PROBLEM DESCRIPTION:
Give a bare count of the lines with "save" in the material below.
Segment Start: DATA TO EXAMINE
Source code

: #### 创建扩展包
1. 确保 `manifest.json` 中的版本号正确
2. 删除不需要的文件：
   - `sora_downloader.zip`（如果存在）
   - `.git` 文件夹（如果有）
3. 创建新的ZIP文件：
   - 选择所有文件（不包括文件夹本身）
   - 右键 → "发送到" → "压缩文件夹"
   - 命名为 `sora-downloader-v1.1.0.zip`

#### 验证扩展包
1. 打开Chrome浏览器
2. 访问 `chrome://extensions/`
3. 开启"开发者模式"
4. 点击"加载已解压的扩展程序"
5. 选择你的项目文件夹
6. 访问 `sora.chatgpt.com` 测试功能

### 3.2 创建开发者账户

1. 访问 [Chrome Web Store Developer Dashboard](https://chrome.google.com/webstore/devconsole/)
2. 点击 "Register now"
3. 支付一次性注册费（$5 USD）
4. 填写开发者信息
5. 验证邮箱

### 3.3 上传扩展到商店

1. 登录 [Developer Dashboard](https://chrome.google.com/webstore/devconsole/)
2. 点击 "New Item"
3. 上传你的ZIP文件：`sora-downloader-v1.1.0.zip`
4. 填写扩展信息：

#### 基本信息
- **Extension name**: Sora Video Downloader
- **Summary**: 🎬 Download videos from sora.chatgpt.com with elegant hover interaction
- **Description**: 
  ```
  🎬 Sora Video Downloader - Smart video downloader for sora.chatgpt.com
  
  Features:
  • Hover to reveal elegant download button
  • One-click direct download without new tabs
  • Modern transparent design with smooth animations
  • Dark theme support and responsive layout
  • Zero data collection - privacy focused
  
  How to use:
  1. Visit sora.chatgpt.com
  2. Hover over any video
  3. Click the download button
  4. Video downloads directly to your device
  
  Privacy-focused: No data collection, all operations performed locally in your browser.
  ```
Segment End: DATA TO EXAMINE
Segment Start: DATA TO EXAMINE
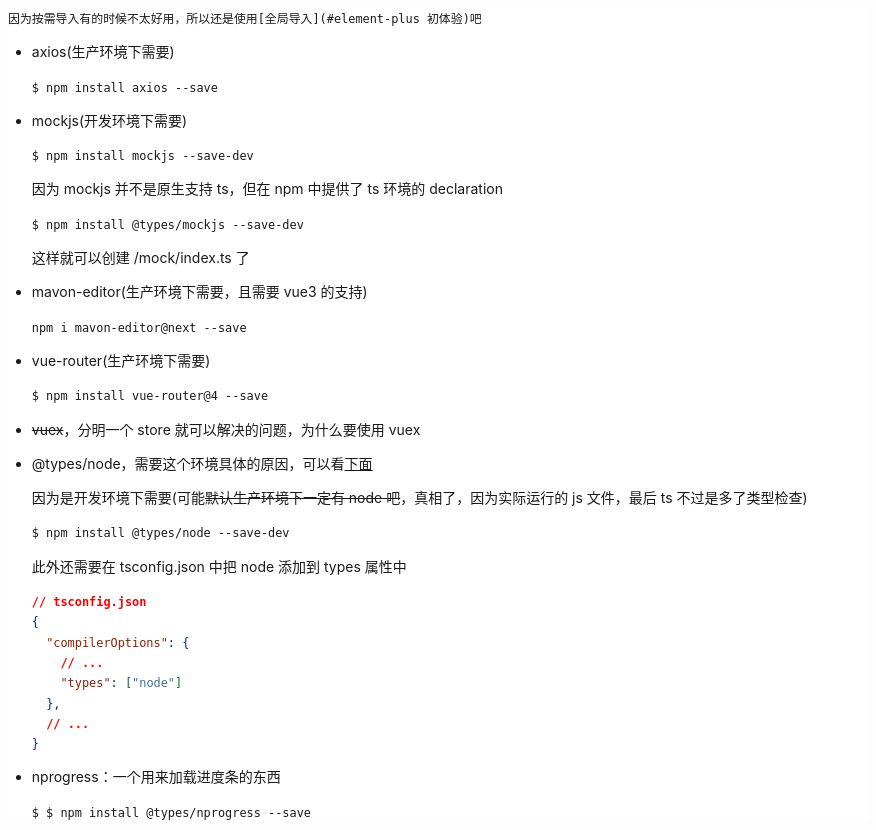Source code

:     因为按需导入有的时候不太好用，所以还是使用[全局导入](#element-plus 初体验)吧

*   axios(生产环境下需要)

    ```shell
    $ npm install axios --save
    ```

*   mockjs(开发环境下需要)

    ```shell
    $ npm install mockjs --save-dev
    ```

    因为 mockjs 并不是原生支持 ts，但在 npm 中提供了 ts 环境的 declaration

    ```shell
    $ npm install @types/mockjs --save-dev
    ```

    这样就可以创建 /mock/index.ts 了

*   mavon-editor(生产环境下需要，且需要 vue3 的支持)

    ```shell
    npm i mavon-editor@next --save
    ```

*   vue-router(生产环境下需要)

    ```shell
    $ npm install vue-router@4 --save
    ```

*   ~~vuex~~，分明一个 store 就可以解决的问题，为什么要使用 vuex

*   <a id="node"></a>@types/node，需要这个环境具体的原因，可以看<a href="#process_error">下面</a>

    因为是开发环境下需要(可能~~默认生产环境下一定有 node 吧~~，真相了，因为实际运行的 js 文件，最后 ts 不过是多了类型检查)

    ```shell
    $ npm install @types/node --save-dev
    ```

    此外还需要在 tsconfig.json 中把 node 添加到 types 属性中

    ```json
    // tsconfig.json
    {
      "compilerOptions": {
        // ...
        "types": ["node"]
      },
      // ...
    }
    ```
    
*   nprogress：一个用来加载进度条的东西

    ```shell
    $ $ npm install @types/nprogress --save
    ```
Segment End: DATA TO EXAMINE
Segment Start: DATA TO EXAMINE
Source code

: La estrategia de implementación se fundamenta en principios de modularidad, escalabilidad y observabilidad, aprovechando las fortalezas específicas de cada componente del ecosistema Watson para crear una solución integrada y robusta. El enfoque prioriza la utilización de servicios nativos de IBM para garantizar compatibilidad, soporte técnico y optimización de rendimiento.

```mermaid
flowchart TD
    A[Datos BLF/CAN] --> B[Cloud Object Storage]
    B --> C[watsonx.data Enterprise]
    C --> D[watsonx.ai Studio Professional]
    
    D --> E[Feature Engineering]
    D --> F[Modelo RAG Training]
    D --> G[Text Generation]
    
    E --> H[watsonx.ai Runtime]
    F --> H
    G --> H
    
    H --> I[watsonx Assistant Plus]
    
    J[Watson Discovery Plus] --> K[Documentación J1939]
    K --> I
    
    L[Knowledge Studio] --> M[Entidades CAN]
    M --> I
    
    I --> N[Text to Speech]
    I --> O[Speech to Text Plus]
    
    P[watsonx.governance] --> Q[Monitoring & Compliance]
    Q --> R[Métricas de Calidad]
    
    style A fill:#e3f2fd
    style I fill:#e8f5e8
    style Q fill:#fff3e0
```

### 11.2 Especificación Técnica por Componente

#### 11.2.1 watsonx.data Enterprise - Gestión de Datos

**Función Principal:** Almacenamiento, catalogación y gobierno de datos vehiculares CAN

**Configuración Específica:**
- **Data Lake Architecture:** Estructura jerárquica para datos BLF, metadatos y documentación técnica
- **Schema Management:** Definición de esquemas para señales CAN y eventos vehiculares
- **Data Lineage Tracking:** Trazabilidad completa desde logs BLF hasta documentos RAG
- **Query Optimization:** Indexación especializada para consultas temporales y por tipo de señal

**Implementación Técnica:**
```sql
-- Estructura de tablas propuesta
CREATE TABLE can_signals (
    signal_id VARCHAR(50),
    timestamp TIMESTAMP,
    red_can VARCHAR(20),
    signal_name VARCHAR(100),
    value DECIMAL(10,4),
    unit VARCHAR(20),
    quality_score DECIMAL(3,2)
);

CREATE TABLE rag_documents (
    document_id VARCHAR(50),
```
Segment End: DATA TO EXAMINE
SOLUTION TO THE EXERCISE:
7